2. Architectural Style

  • Chosen style: Layered monorepo with vertical search slices.
  • Why this fits:
    • The repo already has a clean split between integration code (packages/brave-search), server orchestration (apps/brave-search-mcp/src), and host UIs (apps/brave-search-mcp/ui).
    • Each search capability is a vertical slice with its own schema, API call, result formatting, and optional UI.
    • Cross-cutting infrastructure such as transports, server registration, logging, and UI resource loading stays centralized.
  • Required layering:
    • Layer 1: Brave API wrapper in packages/brave-search.
    • Layer 2: MCP server orchestration and tool registration in apps/brave-search-mcp/src.
    • Layer 3: Tool slices in apps/brave-search-mcp/src/tools.
    • Layer 4: Optional host UI widgets in apps/brave-search-mcp/ui.
  • Trade-off:
    • This favors clarity and host portability over aggressive abstraction. Some search tools will look similar by design.

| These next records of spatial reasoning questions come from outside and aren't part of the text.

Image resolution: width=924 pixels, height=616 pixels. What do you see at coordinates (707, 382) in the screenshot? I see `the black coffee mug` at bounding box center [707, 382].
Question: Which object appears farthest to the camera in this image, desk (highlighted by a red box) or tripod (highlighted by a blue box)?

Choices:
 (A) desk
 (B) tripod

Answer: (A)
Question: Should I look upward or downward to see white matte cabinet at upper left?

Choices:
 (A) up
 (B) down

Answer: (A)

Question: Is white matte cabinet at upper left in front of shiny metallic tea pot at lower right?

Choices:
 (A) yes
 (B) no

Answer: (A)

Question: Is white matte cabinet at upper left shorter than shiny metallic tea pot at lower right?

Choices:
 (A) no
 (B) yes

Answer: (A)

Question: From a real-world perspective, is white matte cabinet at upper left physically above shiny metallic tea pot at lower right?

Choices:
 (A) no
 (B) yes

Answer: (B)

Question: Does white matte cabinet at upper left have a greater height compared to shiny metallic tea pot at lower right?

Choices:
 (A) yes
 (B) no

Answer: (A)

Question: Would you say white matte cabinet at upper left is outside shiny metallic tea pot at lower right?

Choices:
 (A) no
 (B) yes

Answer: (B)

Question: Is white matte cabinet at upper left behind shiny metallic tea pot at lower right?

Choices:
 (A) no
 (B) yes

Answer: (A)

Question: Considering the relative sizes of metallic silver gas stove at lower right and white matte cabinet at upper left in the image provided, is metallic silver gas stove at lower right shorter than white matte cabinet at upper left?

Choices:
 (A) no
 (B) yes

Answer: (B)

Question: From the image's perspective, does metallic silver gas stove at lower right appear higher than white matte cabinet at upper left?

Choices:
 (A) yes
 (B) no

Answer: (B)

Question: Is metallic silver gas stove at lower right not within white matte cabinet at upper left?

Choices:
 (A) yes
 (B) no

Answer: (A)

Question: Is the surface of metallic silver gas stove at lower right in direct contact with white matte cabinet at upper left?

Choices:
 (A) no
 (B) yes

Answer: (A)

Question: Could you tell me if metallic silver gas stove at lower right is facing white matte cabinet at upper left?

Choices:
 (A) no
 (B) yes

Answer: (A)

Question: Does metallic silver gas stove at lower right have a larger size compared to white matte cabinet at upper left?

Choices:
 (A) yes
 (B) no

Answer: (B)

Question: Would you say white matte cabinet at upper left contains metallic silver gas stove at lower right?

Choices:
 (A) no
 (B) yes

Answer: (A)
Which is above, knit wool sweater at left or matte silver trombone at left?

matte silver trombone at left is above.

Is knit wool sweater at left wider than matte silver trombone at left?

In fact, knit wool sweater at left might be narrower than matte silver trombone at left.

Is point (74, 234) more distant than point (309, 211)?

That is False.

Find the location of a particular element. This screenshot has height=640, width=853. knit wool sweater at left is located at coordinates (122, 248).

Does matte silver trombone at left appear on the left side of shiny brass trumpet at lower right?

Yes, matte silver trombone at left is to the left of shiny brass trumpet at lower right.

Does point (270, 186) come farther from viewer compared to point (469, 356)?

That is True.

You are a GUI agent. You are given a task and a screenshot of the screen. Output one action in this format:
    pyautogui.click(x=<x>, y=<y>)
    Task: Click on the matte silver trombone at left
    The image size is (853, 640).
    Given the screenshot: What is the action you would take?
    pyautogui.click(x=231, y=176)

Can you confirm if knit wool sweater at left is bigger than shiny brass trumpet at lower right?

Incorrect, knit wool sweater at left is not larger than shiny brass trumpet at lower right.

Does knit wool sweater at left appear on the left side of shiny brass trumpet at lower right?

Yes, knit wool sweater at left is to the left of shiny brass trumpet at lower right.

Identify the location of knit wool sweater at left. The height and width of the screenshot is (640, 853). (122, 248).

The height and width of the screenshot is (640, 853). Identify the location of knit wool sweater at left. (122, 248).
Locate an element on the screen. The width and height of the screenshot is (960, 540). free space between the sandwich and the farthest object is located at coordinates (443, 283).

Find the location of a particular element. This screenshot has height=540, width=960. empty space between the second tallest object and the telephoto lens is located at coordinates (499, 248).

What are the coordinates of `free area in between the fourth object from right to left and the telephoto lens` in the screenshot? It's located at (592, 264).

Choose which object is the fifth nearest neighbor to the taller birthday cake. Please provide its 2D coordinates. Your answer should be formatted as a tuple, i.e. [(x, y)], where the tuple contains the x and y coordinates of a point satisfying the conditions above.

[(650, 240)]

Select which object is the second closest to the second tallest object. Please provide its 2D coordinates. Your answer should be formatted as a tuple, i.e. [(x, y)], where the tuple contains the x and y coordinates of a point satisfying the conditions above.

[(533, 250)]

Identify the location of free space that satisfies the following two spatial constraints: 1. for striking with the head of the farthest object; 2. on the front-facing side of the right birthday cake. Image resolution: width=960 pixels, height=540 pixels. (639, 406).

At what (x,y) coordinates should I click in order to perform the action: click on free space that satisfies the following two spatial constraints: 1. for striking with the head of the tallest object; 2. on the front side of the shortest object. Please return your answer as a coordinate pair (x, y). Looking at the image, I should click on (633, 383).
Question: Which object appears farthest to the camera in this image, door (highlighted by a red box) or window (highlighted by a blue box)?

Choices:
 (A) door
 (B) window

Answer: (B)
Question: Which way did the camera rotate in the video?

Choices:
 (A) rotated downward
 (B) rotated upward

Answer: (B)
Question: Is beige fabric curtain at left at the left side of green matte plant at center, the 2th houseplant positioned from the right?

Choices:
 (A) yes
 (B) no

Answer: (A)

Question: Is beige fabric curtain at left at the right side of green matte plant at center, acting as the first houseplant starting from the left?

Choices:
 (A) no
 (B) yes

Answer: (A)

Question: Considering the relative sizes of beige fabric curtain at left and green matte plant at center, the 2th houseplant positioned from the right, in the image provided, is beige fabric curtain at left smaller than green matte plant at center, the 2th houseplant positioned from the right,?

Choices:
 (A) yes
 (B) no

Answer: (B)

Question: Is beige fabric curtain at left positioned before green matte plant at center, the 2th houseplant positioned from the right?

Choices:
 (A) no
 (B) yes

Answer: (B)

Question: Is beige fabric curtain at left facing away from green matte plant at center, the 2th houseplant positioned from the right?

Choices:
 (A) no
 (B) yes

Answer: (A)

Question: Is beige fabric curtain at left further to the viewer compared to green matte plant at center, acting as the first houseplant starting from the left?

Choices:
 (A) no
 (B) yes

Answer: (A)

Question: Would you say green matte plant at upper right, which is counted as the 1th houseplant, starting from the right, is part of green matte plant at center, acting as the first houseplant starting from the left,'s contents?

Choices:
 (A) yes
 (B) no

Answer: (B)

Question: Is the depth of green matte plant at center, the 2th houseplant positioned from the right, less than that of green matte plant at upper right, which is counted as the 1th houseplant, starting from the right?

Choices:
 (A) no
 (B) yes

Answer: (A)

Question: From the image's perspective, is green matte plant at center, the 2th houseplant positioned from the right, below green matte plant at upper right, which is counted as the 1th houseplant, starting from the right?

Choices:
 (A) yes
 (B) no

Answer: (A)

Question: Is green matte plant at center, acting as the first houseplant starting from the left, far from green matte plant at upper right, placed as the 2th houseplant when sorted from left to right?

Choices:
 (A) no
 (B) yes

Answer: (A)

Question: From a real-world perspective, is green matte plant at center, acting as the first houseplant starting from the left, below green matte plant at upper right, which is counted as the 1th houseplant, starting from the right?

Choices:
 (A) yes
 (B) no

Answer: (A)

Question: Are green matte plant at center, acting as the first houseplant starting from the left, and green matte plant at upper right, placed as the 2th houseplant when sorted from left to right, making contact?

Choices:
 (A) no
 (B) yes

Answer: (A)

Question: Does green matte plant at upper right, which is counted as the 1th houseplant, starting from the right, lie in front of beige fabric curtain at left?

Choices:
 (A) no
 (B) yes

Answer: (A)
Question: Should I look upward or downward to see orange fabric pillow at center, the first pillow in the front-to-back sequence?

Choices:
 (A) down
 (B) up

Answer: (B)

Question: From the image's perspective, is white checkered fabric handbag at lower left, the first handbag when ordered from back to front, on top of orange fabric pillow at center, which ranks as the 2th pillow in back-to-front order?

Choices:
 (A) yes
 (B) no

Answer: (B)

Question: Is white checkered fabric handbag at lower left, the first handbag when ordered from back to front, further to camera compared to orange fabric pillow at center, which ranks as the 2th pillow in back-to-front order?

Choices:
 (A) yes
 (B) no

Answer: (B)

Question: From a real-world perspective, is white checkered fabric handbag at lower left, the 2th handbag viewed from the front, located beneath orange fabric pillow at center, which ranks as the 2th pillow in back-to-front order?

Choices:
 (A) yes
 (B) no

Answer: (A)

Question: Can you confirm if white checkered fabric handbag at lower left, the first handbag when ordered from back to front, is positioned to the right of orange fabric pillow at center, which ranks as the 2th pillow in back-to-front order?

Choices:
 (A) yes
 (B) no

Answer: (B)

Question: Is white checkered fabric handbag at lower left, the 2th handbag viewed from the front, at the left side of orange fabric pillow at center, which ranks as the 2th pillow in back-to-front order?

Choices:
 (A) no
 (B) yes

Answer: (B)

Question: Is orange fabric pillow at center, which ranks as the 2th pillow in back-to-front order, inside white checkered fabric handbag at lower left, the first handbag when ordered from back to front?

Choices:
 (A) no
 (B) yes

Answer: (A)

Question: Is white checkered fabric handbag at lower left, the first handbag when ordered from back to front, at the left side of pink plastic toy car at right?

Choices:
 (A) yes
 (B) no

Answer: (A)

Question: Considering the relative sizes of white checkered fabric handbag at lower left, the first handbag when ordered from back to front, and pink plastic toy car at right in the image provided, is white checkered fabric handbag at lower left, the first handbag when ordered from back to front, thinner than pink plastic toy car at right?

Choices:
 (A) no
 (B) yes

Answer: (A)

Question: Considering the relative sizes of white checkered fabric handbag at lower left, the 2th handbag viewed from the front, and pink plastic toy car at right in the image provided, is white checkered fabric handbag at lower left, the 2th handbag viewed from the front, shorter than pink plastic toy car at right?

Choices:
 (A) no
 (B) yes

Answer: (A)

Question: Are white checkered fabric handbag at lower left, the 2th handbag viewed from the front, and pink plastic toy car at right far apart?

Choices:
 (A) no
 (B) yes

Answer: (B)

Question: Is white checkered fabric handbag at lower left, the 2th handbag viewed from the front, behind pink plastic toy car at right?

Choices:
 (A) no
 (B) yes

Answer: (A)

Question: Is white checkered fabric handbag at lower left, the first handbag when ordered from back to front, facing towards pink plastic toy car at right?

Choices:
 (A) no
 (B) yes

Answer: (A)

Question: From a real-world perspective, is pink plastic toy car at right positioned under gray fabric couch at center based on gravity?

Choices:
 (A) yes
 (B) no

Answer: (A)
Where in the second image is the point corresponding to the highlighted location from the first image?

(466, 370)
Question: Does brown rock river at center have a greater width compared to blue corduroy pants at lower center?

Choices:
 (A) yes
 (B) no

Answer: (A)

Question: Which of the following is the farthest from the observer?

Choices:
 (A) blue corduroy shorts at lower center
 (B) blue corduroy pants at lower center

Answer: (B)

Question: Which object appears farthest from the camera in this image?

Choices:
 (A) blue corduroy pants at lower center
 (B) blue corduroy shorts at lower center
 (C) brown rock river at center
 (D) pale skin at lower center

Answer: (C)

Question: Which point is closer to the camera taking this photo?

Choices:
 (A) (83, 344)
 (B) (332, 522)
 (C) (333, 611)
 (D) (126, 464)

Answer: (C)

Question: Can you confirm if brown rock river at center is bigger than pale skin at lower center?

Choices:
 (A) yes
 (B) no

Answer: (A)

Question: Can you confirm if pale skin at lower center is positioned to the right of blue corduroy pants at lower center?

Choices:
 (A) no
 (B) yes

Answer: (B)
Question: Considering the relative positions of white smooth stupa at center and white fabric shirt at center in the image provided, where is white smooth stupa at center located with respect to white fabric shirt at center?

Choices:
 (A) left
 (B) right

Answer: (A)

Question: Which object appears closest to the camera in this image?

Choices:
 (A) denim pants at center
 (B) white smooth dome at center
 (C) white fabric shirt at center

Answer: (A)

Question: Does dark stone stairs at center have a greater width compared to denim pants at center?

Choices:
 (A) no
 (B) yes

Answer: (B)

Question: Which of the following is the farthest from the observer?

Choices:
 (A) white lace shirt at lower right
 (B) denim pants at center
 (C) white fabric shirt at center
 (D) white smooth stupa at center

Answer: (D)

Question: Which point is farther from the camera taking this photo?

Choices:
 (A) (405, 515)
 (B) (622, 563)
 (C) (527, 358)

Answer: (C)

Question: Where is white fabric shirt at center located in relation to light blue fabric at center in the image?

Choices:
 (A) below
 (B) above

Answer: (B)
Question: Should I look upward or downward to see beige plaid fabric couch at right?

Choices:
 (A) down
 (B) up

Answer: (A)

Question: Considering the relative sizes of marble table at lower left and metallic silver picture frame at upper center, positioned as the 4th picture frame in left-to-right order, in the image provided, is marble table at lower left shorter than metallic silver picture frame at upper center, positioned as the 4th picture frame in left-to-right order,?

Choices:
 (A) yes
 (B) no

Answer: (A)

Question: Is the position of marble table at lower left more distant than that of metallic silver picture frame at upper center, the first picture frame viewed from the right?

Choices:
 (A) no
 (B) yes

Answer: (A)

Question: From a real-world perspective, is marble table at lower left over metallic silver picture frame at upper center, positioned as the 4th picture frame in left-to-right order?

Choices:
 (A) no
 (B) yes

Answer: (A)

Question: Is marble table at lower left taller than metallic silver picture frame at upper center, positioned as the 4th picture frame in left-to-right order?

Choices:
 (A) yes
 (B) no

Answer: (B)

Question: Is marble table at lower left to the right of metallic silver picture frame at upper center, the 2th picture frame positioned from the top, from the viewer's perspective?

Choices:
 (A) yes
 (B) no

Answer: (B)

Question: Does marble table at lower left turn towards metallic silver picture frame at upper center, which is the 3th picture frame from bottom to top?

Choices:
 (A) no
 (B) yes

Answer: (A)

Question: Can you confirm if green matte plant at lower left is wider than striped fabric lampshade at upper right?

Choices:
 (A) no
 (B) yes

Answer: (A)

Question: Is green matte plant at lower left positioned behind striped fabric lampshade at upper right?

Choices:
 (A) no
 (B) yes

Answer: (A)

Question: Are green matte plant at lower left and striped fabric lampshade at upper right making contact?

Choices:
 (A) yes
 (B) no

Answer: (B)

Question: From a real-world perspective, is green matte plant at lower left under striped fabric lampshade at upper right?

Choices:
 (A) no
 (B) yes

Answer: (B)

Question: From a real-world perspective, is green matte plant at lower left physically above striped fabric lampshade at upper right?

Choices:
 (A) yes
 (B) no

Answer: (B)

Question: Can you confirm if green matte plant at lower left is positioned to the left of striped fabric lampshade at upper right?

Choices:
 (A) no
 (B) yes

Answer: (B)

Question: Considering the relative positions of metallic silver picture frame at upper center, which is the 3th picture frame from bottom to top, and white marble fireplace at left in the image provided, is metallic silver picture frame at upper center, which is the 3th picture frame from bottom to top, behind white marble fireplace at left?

3. Domain Model and Modules

  • Brave Search SDK:
    • Owns all HTTP calls to Brave endpoints.
    • Owns Brave request formatting, polling behavior, response typing, and API error shaping.
    • Owns the package-root export surface via packages/brave-search/src/index.ts.
    • Compiles as an internal ESM workspace package with dist/index.js and dist/index.d.ts as the supported runtime/type entrypoints.
    • Must not import app/server code.
  • MCP Server Bootstrap:
    • Owns process startup, env validation, runtime mode selection, and transport startup.
    • Files: src/index.ts, src/server-utils.ts.
  • MCP Server Composition:
    • Owns McpServer creation, tool instantiation, dependency injection, and registration mode selection.
    • File: src/server.ts.
  • Tool Slices:
    • One class per user-facing tool.
    • Own input schema, execution path, structured-content contract, and user-visible tool description.
    • Files: src/tools/Brave*Tool.ts.
  • Tool Catalog and Names:
    • Own the canonical tool-name list, manifest tool metadata, and the small shared type surface for tool keys and widget variants.
    • Keep one readable TypeScript source of truth for both runtime data and TypeScript types.
    • File: src/tool-catalog.ts.
  • Tool Shared Helpers:
    • Own shared result builders, error wrappers, schema helpers, and local fallback contract types.
    • File: src/tools/tool-helpers.ts.
  • UI Resource Registration:
    • Owns mapping from tool slices to UI resource URIs, CSP, and host-specific metadata.
    • Files: src/server-ui.ts, src/ui-resources.ts.
  • Widget Runtime:
    • Owns client-side rendering, host bridge integration, pagination UX, and context-selection UX.
    • Files: ui/src/lib/**, ui/src/hooks/**.
    • Delivery rule: each widget entrypoint must compile to a single self-contained HTML file with its JS and CSS bundled/inlined.

4. Directory Layout

  • /apps/brave-search-mcp
    • Deployable MCP server package.
  • /apps/brave-search-mcp/src
    • Server bootstrap, transport wiring, tool classes, and UI resource registration only.
  • /apps/brave-search-mcp/src/tool-catalog.ts
    • Canonical tool metadata and types used by server code, tests, and manifest validation.
  • /apps/brave-search-mcp/src/tools
    • Vertical search slices only. New search behavior must start here.
  • /apps/brave-search-mcp/ui
    • Build-time widget source only. No server bootstrap logic here.
  • /apps/brave-search-mcp/test
    • Unit, integration, and eval coverage for the app package.
  • /packages/brave-search/src
    • Shared Brave Search SDK, package-root export surface, and typed models.
  • /scripts
    • Repo-level maintenance automation only.
  • Rules:
    • Brave HTTP integration code must live only in packages/brave-search.
    • App and test code must import the SDK from brave-search, never from packages/brave-search/dist/*.
    • MCP registration and transport code must live only in apps/brave-search-mcp/src.
    • Server, tool, and test code should import from apps/brave-search-mcp/src/tool-catalog.ts; UI code should reach the same module through the configured @tool-catalog alias.
    • UI host bridge code must live only in apps/brave-search-mcp/ui/src/hooks.
    • Tool classes may format tool outputs, but they must not read widget bundles directly.
    • Widget entrypoints must remain single-file HTML outputs suitable for iframe embedding.
    • dist/ is generated output and never hand-edited.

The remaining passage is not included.